• _DATA EXTRACT_:
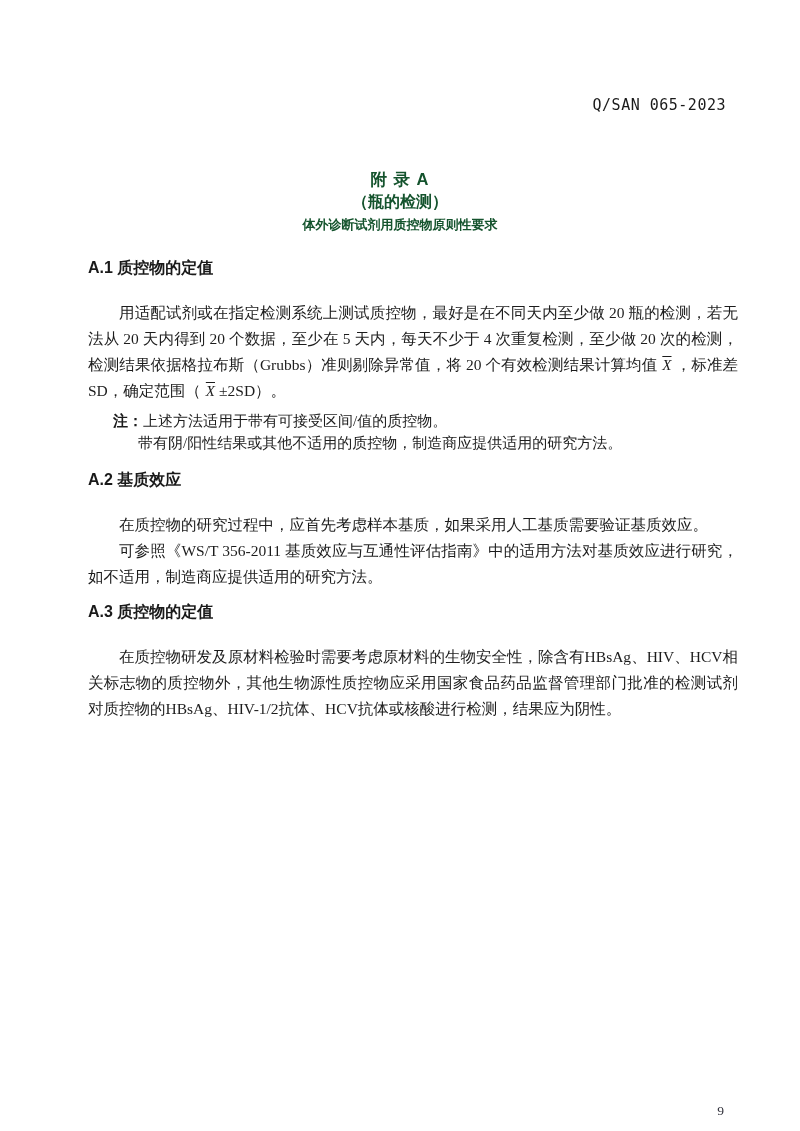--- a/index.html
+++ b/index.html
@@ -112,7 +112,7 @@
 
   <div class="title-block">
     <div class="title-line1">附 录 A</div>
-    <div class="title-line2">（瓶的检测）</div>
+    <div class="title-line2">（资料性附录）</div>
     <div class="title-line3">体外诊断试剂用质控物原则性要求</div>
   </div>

• _EXERCISE GOAL_:
Within the data above, how many lines contain "title"? Respond with the tally alone.

• _SOLUTION TO THIS EXERCISE_:
5